In an IPv6 address, colons (and one optional double colon) separate up to 8 groups of 16 bits in hexadecimal representation. In a URL, a colon follows the initial scheme name (such as Hypertext Transfer Protocol (HTTP) and File Transfer Protocol (FTP), and separates a port number from the hostname or IP address.

In Microsoft Windows filenames, the colon is reserved for use in alternate data streams and cannot appear in a filename. It was used as the directory separator in Classic Mac OS, and was difficult to use in early versions of the newer BSD-based macOS due to code swapping the slash and colon to try to preserve this usage. In most systems it is often difficult to put a colon in a filename as the shell interprets it for other purposes.

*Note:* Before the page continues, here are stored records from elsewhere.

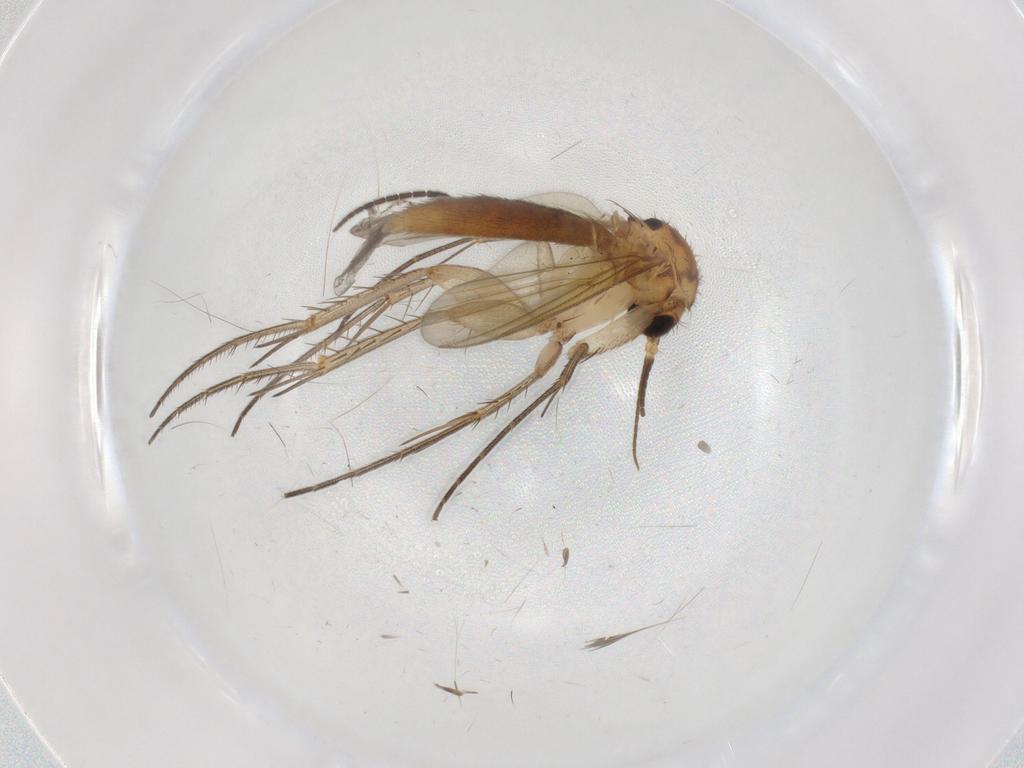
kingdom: Animalia
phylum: Arthropoda
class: Insecta
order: Diptera
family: Mycetophilidae
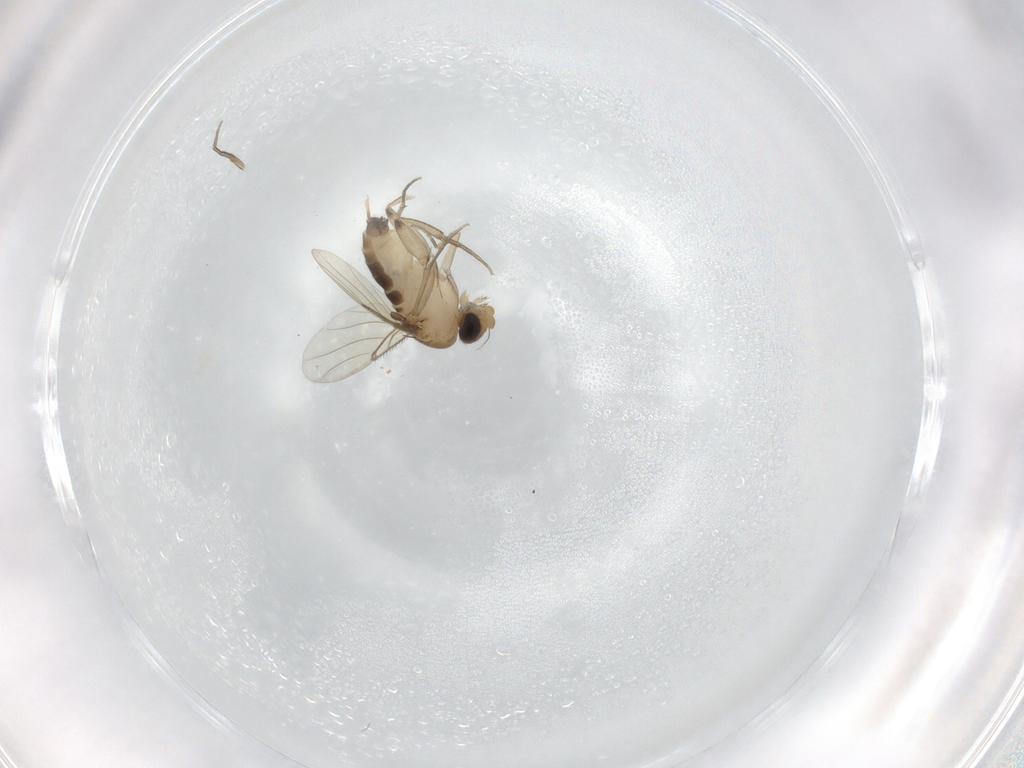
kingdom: Animalia
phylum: Arthropoda
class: Insecta
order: Diptera
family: Phoridae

CP/M and early versions of MSDOS required the colon after the names of devices, such as CON: though this gradually disappeared except for disks (where it had to be between the disk name and the required path representation of the file as in C:\Windows\). This then migrated to use in URLs.

===Text markup===

It is often used as a single post-fix delimiter, signifying a token keyword had immediately preceded it or the transition from one mode of character string interpretation to another related mode. Some applications, such as the widely used MediaWiki, use the colon as both a pre-fix and post-fix delimiter.

In wiki markup, the colon is often used to indent text. Common usage includes separating or marking comments in a discussion as replies, or to distinguish certain parts of a text.